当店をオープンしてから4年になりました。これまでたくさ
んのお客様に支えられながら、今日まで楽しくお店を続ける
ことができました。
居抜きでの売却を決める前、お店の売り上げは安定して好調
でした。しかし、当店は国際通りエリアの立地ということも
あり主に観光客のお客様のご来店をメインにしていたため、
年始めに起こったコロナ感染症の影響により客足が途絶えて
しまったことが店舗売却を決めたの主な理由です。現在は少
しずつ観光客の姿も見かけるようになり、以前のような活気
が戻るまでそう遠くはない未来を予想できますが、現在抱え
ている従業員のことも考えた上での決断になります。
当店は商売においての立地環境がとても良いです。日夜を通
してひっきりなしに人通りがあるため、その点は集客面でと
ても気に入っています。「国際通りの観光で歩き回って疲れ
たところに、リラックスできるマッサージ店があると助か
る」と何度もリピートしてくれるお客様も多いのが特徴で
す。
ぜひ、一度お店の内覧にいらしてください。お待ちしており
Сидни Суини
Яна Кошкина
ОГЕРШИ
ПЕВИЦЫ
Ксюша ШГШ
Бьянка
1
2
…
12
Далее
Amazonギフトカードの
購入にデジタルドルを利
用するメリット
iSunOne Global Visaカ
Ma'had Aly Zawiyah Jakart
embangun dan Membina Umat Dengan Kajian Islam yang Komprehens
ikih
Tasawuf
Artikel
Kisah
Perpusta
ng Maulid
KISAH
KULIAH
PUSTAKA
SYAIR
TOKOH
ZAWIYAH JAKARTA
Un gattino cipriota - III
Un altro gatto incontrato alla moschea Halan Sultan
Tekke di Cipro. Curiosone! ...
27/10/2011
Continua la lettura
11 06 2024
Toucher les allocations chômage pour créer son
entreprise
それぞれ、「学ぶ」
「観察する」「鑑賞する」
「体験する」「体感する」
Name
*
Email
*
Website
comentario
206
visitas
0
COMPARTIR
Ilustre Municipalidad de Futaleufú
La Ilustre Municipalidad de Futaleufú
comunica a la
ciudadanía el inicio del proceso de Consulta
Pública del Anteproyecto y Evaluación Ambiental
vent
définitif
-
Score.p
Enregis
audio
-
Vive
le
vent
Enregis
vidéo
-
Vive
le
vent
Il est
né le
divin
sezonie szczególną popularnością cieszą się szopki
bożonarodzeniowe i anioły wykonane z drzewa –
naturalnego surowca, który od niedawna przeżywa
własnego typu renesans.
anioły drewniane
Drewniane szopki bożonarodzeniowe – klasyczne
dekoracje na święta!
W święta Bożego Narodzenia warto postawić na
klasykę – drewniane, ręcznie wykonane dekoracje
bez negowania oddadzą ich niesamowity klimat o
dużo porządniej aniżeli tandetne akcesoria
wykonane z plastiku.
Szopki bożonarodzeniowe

● **Required work**
Output every line of the rows above as a JSON list of strings, with one string per line and any blank lines omitted.

● **Output for this task**
[
  "当店をオープンしてから4年になりました。これまでたくさ",
  "んのお客様に支えられながら、今日まで楽しくお店を続ける",
  "ことができました。",
  "居抜きでの売却を決める前、お店の売り上げは安定して好調",
  "でした。しかし、当店は国際通りエリアの立地ということも",
  "あり主に観光客のお客様のご来店をメインにしていたため、",
  "年始めに起こったコロナ感染症の影響により客足が途絶えて",
  "しまったことが店舗売却を決めたの主な理由です。現在は少",
  "しずつ観光客の姿も見かけるようになり、以前のような活気",
  "が戻るまでそう遠くはない未来を予想できますが、現在抱え",
  "ている従業員のことも考えた上での決断になります。",
  "当店は商売においての立地環境がとても良いです。日夜を通",
  "してひっきりなしに人通りがあるため、その点は集客面でと",
  "ても気に入っています。「国際通りの観光で歩き回って疲れ",
  "たところに、リラックスできるマッサージ店があると助か",
  "る」と何度もリピートしてくれるお客様も多いのが特徴で",
  "す。",
  "ぜひ、一度お店の内覧にいらしてください。お待ちしており",
  "Сидни Суини",
  "Яна Кошкина",
  "ОГЕРШИ",
  "ПЕВИЦЫ",
  "Ксюша ШГШ",
  "Бьянка",
  "1",
  "2",
  "…",
  "12",
  "Далее",
  "Amazonギフトカードの",
  "購入にデジタルドルを利",
  "用するメリット",
  "iSunOne Global Visaカ",
  "Ma'had Aly Zawiyah Jakart",
  "embangun dan Membina Umat Dengan Kajian Islam yang Komprehens",
  "ikih",
  "Tasawuf",
  "Artikel",
  "Kisah",
  "Perpusta",
  "ng Maulid",
  "KISAH",
  "KULIAH",
  "PUSTAKA",
  "SYAIR",
  "TOKOH",
  "ZAWIYAH JAKARTA",
  "Un gattino cipriota - III",
  "Un altro gatto incontrato alla moschea Halan Sultan",
  "Tekke di Cipro. Curiosone! ...",
  "27/10/2011",
  "Continua la lettura",
  "11 06 2024",
  "Toucher les allocations chômage pour créer son",
  "entreprise",
  "それぞれ、「学ぶ」",
  "「観察する」「鑑賞する」",
  "「体験する」「体感する」",
  "Name",
  "*",
  "Email",
  "*",
  "Website",
  "comentario",
  "206",
  "visitas",
  "0",
  "COMPARTIR",
  "Ilustre Municipalidad de Futaleufú",
  "La Ilustre Municipalidad de Futaleufú",
  "comunica a la",
  "ciudadanía el inicio del proceso de Consulta",
  "Pública del Anteproyecto y Evaluación Ambiental",
  "vent",
  "définitif",
  "-",
  "Score.p",
  "Enregis",
  "audio",
  "-",
  "Vive",
  "le",
  "vent",
  "Enregis",
  "vidéo",
  "-",
  "Vive",
  "le",
  "vent",
  "Il est",
  "né le",
  "divin",
  "sezonie szczególną popularnością cieszą się szopki",
  "bożonarodzeniowe i anioły wykonane z drzewa –",
  "naturalnego surowca, który od niedawna przeżywa",
  "własnego typu renesans.",
  "anioły drewniane",
  "Drewniane szopki bożonarodzeniowe – klasyczne",
  "dekoracje na święta!",
  "W święta Bożego Narodzenia warto postawić na",
  "klasykę – drewniane, ręcznie wykonane dekoracje",
  "bez negowania oddadzą ich niesamowity klimat o",
  "dużo porządniej aniżeli tandetne akcesoria",
  "wykonane z plastiku.",
  "Szopki bożonarodzeniowe"
]